Now you're supposed to believe the Recovery is upon us thanks to another uptick in retail sales, which increased 0.8 percent in March, according to the Commerce Department. But this mild good news is not particularly good, and it isn't news. As you read in Reason last November, the consumer-led recovery, according to standard models, has already happened:
Consumer spending returned to its pre-recession level in the last quarter of 2010. As Robert Higgs, the Independent Institute's senior fellow in political economy and editor of The Independent Review, noted in a blog post this fall, Commerce Department statistics show that the rate of personal consumption expenditures was "continuing to grow" and as of the second quarter of 2011 was "even farther above its pre-recession peak." Real government expenditure for consumption and investment had also snapped back to its pre-recession level and in the second quarter "was running more than 2 percent higher" in real terms, Higgs wrote.
So why aren't Krugman and other Keynesian interventionists cheering? John Maynard Keynes' general theory teaches us that now should be Miller Time. According to the standard macroeconomic model, you revive a stagnant economy by closing the gap in aggregate demand.
The more you look into Recovery belief, the more you see that support for the belief is as vague and hunch-driven as a weather report in the Farmers' Almanac. Here's a report about "growing optimism on U.S. recovery" that consists of nothing but bloviation from bank heads. And how's this for the hard gemlike flame of quantitative fact: "The quirky fate of the economy proved to be the undoing of the markets last week. After cruising along fine for some time, the U.S. economy began showing signs of slackening, sending panic waves across markets."

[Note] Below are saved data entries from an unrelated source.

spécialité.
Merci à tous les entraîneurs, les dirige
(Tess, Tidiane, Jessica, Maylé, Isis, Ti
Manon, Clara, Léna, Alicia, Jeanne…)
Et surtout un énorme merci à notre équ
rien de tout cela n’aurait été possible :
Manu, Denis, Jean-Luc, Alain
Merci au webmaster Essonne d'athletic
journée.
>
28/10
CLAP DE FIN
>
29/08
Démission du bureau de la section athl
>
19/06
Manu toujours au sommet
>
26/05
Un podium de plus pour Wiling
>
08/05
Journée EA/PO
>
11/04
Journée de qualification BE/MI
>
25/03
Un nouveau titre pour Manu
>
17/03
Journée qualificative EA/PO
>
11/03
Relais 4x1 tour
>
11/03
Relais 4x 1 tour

Meanwhile, new jobless claims have blown through expectations again and small businesses are not even bothering to seek loans anymore. And after a season of gassy elevation, the National Association of Homebuilders reports that its builder sentiment index is headed down again.
That last one gave rise to the delightfully kinky ZeroHedge headline "Housing Repenetrates Alleged Bottom As NAHB Index Misses By Most In 22 Months." I'm not sure it tells us much, however. All measures of confidence, sentiment and the like should be viewed with caution. And given the vast inventory of already built homes that are festering unsold, it makes sense that new home builders are not seeing much activity.
But this is a reminder that there will be no recovery until real estate hits the floor. Until that happens, until sweet deflation works its magic, all these measures of mindless economic activity are as filthy rags and do fade as a leaf.
Folks of a certain age remember how Vice President Joe Biden declared the middle of 2010 the "Summer of Recovery." That unfortunate phrase didn't even make it to the first back-to-school sale, but it came back for sarcastic abuse in 2011. Now it's just an old saw trotted out for nostalgia, to make fun of Biden and as material for Ciceronian tirades. Biden can't help being a fool, but you can. The Recovery is a bunch of baloney.